Problems with wms layer manager and .net service with digest authorization

[NoCk]

I have problems with wms layer manager and a iis service with digest authorization. All time response 401 Error.
If I try getcapabilities in the browser, it works fine. I recieve a form for write user and password, I write correctly the user and password, and finally I recieve the xml.
But, if I try with wms layer manager I recieve the form for write user and password all time, although the user and password have been types correctly.

[what_nick]

WMS code in worldwind is not designed with authenticated services in mind.
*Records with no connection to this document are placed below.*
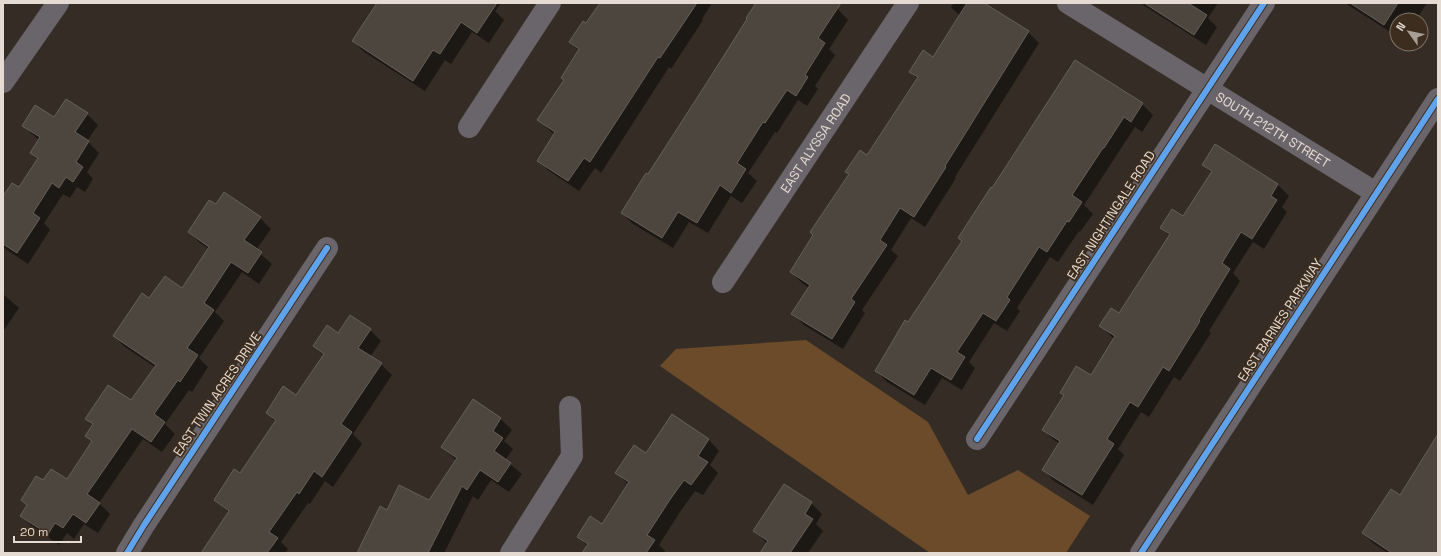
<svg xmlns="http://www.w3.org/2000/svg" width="1441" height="556" font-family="'Space Grotesk',sans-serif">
<rect width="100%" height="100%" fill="#352d25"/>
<!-- green -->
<path fill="#6b4b29" d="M806,340L928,422L968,495L1018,470L1090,516L1066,553H930L660,366L676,349Z"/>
<!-- shadow -->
<g fill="#0007">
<path d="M378,3H501L495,11L504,20L489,43L472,32L451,64L445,60L425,91L364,52L353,41Z"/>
<path d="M601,3H712L702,19L703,20L671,69L669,67L601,173L595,168L579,191L549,171L538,161L555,135L538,120L565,80L579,51L570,42L586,24Z"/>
<path d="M758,3H832L848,20L829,49L835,55L815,86L818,89L807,106L798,100L777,133L775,132L748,173L757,181L742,203L731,196L708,233L689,222L673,248L633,224L622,213L648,175Z"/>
<path d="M954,3H982L1028,32L1039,43L955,177L956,178L925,227L911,218L891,250L898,256L862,310L865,313L843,349L804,325L793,314L809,288L802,283L791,272L849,175L847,172L868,157L918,79L910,72L933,58L960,16L951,7Z"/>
<path d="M1140,3H1218L1208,18L1217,27L1206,45Z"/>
<path d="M1345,3H1427L1416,20H1397V33L1395,35Z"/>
<path d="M1142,104L1153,115L1142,132L1135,127L1084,205L1093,214L1080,232L1079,231L1058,262L1050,257L1017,308L1020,311L1007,331L994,323L969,362L975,368L962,390L942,378L925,405L887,382L876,371L963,241L992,188Z"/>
<path d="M87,114L98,125L87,141L99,153L87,172L93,179L85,192L77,187L70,198L63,194L44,223L50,230L28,264L4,248L3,249V194L5,195L19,188L38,159L31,153L39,140L23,126L55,118Z"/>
<path d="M1216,145L1278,185L1289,196L1282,207L1287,212L1264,249L1253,242L1233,273L1240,281L1209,331L1211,333L1180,381L1174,377L1149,417L1141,412L1118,449L1124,455L1093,505L1054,481L1044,470L1060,444L1054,440L1043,430L1064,396L1061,393L1091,377L1114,339L1101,326L1119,314L1170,236L1161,228L1183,217L1212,173L1203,164Z"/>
<path d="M217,205L260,218L271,229L256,250L272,264L259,284L242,272L215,312L224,321L199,358L208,367L192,392L189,390L165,424L175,434L162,452L143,439L99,503L110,514L98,533L84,524L74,539L67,533L59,545L32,526L21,515L43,482L67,481L93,442L86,436L93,426L86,419L131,401L155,367L125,347L114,336L150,299L182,289L209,249L200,243L189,232Z"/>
<path d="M3,294L19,308L4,330H3Z"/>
<path d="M370,330L381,341L370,357L381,364L392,375L353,434L362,444L333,487L325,481L310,504L308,503L281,542L288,549L285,553H202L229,513L215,500L240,475L276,422L267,413L297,396L324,356L314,346L338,334Z"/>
<path d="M473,401L501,419L512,430L504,441L513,449L505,460L522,474L509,492L491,480L478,500L473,496L444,553H359L388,511L429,501L456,460L442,447Z"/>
<path d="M672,416L709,440L719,451L710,465L718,473L703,495L695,491L680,512L659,545L665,551L664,553H584L588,546L578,537L602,525L629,485L617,473L646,454Z"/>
<path d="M1438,436V553H1388L1374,544L1363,533L1400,496Z"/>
<path d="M811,503L822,514L816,524L823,531L808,553H762L768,544L754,531Z"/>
</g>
<!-- building -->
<g fill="#4d463f" stroke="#666059">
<path d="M377,3H497L477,33L461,22L440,54L433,50L413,81L352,41Z"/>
<path d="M600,3H697L660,58L658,57L590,162L584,158L568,181L537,161L555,132L537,120L564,80L561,78L579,49L569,42L583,21L586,23Z"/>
<path d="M756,3H841L818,38L825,43L805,75L808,77L796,96L787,90L765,123L763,122L737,163L746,169L731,193L720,185L697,223L678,212L662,238L621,213L646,173L648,174L706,84L747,19L746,18Z"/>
<path d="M967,3H984L1029,31L945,166L946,167L914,217L900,208L880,240L887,245L851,299L855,302L832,339L791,314L810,285L790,272L813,235L810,232L849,174L845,172L860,150L867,155L918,77L909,72L923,50L933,57Z"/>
<path d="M1144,3H1188L1207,15L1194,35Z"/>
<path d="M1350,3H1398L1384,25Z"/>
<path d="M1075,60L1143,103L1131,122L1124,117L1104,148H1103L1072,195L1082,202L1069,222L1067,221L1047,252L1039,247L1007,297L1010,300L996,321L983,313L957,352L965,357L951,380L931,368L914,395L875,371L905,320L908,322L962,241L958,238L991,187L992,188Z"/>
<path d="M66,99L88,113L75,132L89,141L76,162L83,167L73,182L66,177L59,188L52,183L33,213L40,218L17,253L3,244V196L12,183L19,187L38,158L30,153L40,137L22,126L35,105L54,117Z"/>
<path d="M1215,144L1278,184L1271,196L1277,200L1252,239L1241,232L1222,263L1230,269L1199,320L1200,321L1169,371L1163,367L1138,407L1130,402L1107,439L1114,444L1082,495L1042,470L1060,441L1042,430L1064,395L1060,393L1076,366L1091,375L1115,336L1099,326L1111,308L1119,313L1170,234L1160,228L1172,209L1183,216L1212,171L1202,165Z"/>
<path d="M224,192L261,217L244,240L262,252L248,273L231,262L204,303L214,310L187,348L198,355L180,382L178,380L154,414L165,422L151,442L132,429L87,494L100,503L86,523L73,514L63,528L55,523L48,534L20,516L27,505L21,500L36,476L43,480L51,469L67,479L92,441L85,436L93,424L85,419L108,385L131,400L156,365L113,336L142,293L149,298L165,276L182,288L209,247L188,232L209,200L216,204Z"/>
<path d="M350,315L371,329L358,348L382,363L341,424L352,432L322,477L314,471L299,494L297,492L269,532L278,538L267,553H201L229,511L214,500L234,469L240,473L276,420L266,413L283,386L296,395L324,354L313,346L327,325L338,333Z"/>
<path d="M473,399L501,418L493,431L503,438L494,451L511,463L498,482L480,470L467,490L462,486L428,553H357L380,506L387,510L399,485L429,500L457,458L441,447Z"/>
<path d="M672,414L709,439L698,456L708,462L691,485L684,480L669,501L647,535L655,540L646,553H582L588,544L577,537L590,516L602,524L629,482L615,473L634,445L646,453Z"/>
<path d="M1438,434V553H1392L1362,533L1391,489L1400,495Z"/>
<path d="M784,484L812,502L805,514L813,519L790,553H760L768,541L753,531Z"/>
</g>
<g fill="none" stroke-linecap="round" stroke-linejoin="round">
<!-- minor -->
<g stroke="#6a656b" stroke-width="22">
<path id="s1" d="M1068,3L1376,193"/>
<path d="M3,82L58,3"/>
<path d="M469,127L550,3"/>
<path id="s2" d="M723,282L908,3"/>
<path d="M977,439L1264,3"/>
<path d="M127,553L144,525L327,248"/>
<path d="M511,553L572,456L570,407"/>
<path d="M1141,553L1438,99"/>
</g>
<!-- cycleway casing -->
<g stroke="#3c2d1e" stroke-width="8">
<g id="cycleway">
<path d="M977,439L1264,3"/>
<path d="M127,553L144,525L327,248"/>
<path d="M1141,553L1438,99"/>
</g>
</g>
<!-- cycleway -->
<use href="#cycleway" stroke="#60a3ed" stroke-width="6"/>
</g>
<g text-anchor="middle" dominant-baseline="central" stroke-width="3.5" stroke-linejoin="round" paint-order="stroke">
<!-- street labels -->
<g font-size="13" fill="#e5dbd2" stroke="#3c2d1e">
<text stroke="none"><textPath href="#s1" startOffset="241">SOUTH 212TH STREET</textPath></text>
<text stroke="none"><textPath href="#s2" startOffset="167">EAST ALYSSA ROAD</textPath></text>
<text transform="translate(1111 215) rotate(-57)">EAST NIGHTINGALE ROAD</text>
<text transform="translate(1280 320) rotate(-57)">EAST BARNES PARKWAY</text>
<text transform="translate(217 394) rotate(-56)">EAST TWIN ACRES DRIVE</text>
</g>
</g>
<!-- border -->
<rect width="1441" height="556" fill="none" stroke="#e5dbd2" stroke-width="8"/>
<!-- north arrow -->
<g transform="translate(1409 32) rotate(303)"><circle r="19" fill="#3c2d1e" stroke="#807366"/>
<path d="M0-3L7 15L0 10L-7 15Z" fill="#a79e95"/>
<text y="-6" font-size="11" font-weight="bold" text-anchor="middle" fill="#e5dbd2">N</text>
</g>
<!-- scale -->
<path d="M14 536v6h67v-6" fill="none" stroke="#e5dbd2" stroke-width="2"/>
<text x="20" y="536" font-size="12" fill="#e5dbd2" stroke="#3c2d1e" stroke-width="3" paint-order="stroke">20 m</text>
</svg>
Are you using the demo WMS code ? We added support for basic auth and https. For digest auth you will have to use :

URLConnection uc = url.openConnection();
uc.setRequestProperty ("Authorization", "Digest " + encoding);

Where encoding is generated with md5, sha1 or whichever digest provider you use on the server side as shown here:

http://download.oracle.com/javase/6/...http-auth.html

See here on how to generate the digest on the client side once the Authentication scheme has been identified:

http://stackoverflow.com/questions/4...5-hash-in-java

Cheers,

whatnick.

[NoCk]

Thank you.

But I have the same problem. IIS 6.0 with win2003 use MD5-sess and I don't know how to get the request body. I found some examples which explain how to get the request header with md5-sess (http://svn.apache.org/repos/asf/http...estScheme.java) and I need to get the getcapabilities.

I hope the answer from someone with more knowledge about java than me.

[NoCk]

I have found a solution for authentication md5-sess:

* First step: Calculate nonce and realm with a request:

HttpClient client = new HttpClient();
GetMethod getMethod = new GetMethod(host+urlStr+parameters);
client.executeMethod(getMethod);
Header wwAuthHeader = getMethod.getResponseHeader("WWW-Authenticate");
for (HeaderElement element : wwAuthHeader.getElements())
{
if(element.getName().equals("nonce"))
nonce = element.getValue();
if(element.getName().equals("realm"))
realm = element.getValue();
}


*Second step: Calculate response:

String user = "usuario";
String password = "contrasenia";
String cnonce = "inventado";
String nc = "00000001";
String qop = "auth";
String A1 = MD5Encrypt(user+":"+realm+":"+password)+ ":"+nonce+":"+cnonce;
String response = MD5Encrypt(MD5Encrypt(A1)+":"+nonce+":"+ nc+":"+cnonce+":"+qop+":"+ MD5Encrypt("GET:"+urlStr));

* The function MD5Encrypt is:
private String MD5Encrypt(String text)
{
try
{
byte b[] = java.security.MessageDigest.getInstance( "MD5").digest((text).getBytes());
java.math.BigInteger bi = new java.math.BigInteger(1,b);
String s = bi.toString(16);
while(s.length() < 32)
s="0"+s;
return s;
}
catch(Exception e)
{
e.printStackTrace();
}
}


* Third step: Perform the GetCapabilities request and save in a xml:

URL url = new URL(urlStr);
URLConnection urlCon = url.openConnection();
String header = "username=\""+user+"\",realm=\""+realm+" \",nonce=\""+nonce+"\",uri=\""+urlStr+"\ ",cnonce=\""+cnonce+"\",nc="+nc+",algori thm=MD5-sess,response=\""+response+"\",qop=\""+q op+"\",charset=utf-8";
urlCon.setRequestProperty("Authorization ", "Digest "+header);

InputStream is = urlCon.getInputStream();
FileOutputStream fos = new FileOutputStream("C:/temp.xml");

byte[] array = new byte[1000];
int step = is.read(array);
while (step > 0)
{
fos.write(array, 0, step);
step = is.read(array);
}
is.close();
fos.close();


* But, now, this is my question: How to avoid IE prompt to send the request code as shown above?